No me atrevía a decirle a mi hijo. Afortunadamente, él no lee los periódicos.

Silvia Whiteman

El tiempo era seco, templado y yo había salido con una bolsa de la compra pero sin abrigo. Cuando quise desbloquear mi bicicleta, me di cuenta de que mis llaves aún estaban adentro.

Todo se desarrolló según el conocido esquema. El golpeteo incrédulo de los bolsillos de los pantalones. La desconcertante comprensión de que mi teléfono todavía estaba dentro. El ahogado gemido ‘nooooo’. La frenética comprobación de quién más tiene la llave de la casa y dónde están. Compañero de piso P: en Amberes. Mi hermana: en el Bommelerwaard. Mi hijo mayor: en Copenhague. Mi hija: Dios sabe dónde. Mi hijo menor: trabajo de mesero en el café Het Bierpaard.

Mira eso. El Bierpaard está en algún lugar del canal. ¿Pero en qué canal? ¿Cómo me enteré sin un teléfono? Metí mi bolsa de compras que se había vuelto inútil en mi bolsa de bicicleta y comencé a caminar en dirección al cinturón del canal.

Una mujer con dos hijas estaba cruzando la calle. ‘Si alguna vez necesitas ayuda, habla con alguien que tenga hijos propios’, le había dicho a mis propios hijos durante años. ‘¡Lo siento! ¿Puedo preguntarte algo?’ grité, sonrojándome de la vergüenza, aunque no había hecho nada deshonroso, pero sí, eso lo sabes.

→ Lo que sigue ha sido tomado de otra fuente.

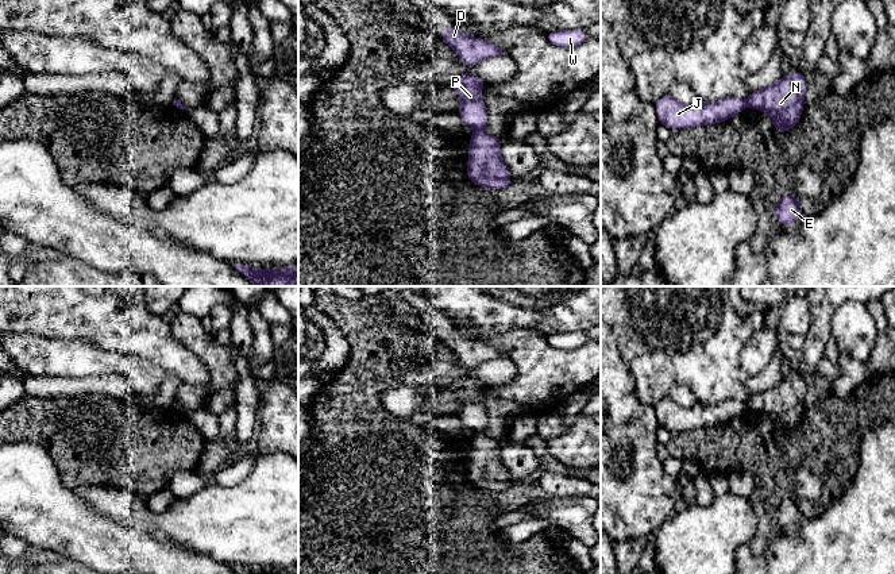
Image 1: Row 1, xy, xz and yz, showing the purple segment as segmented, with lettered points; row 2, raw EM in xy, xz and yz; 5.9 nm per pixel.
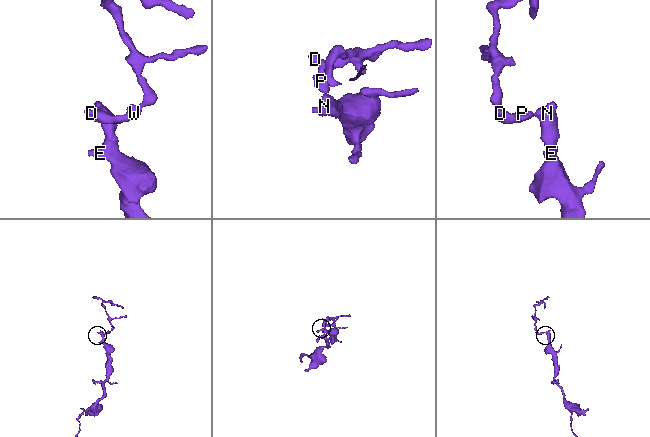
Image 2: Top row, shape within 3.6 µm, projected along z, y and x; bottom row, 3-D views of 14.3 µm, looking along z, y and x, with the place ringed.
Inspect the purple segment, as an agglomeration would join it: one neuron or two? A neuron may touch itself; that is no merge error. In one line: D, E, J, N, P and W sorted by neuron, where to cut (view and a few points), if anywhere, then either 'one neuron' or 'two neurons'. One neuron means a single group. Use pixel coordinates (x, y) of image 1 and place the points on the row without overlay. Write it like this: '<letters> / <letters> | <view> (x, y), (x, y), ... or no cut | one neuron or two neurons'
D J P W / E N | xz (477, 431), (481, 432) | two neurons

«¿Español?» la mujer respondió encogiéndose de hombros. Mi español cabe en una cucharadita, entonces, ¿cómo se suponía que iba a explicarle lo que quería hacer con su teléfono? (“Yo busco… el caballo… de la cerveza… por favor?”) Solo dije “lo siento”, y seguí caminando.

Me di cuenta. A la vuelta de la esquina, en Leidseplein, está la gran tienda Apple. Puedes simplemente entrar y usar todos los dispositivos sin que nadie te moleste. En el acto, escribí ‘café Het Bierpaard’ en la primera computadora portátil que encontré. Te tengo. Caminata de media hora.

Cuando entré mi hijo estaba lavando vasos. Una vez más, todo salió como se esperaba. Primero sorpresa («¿Mamá?»), luego risas («¡Por Dios, imbécil!»), luego la entrega de su llave («¡No la pierdas, eh!») Y de regreso a casa, agarrando la llave en mi puño sudoroso.

La puerta principal se abrió como la tapa de un cofre del tesoro. Ja, mi teléfono ya estaba allí, pero ¿dónde estaban mis llaves? Afortunadamente, una vez, te conozco a ti mismo, adjunté un colgante con un transmisor. Mi teléfono me permite buscar esas claves, y lo hice. Bueno, para acortar la historia, estaban en mi bolsa de compras. Y estaba en mi alforja. Afuera, frente a la puerta.

No me atrevía a decirle a mi hijo. Afortunadamente, no lee periódicos.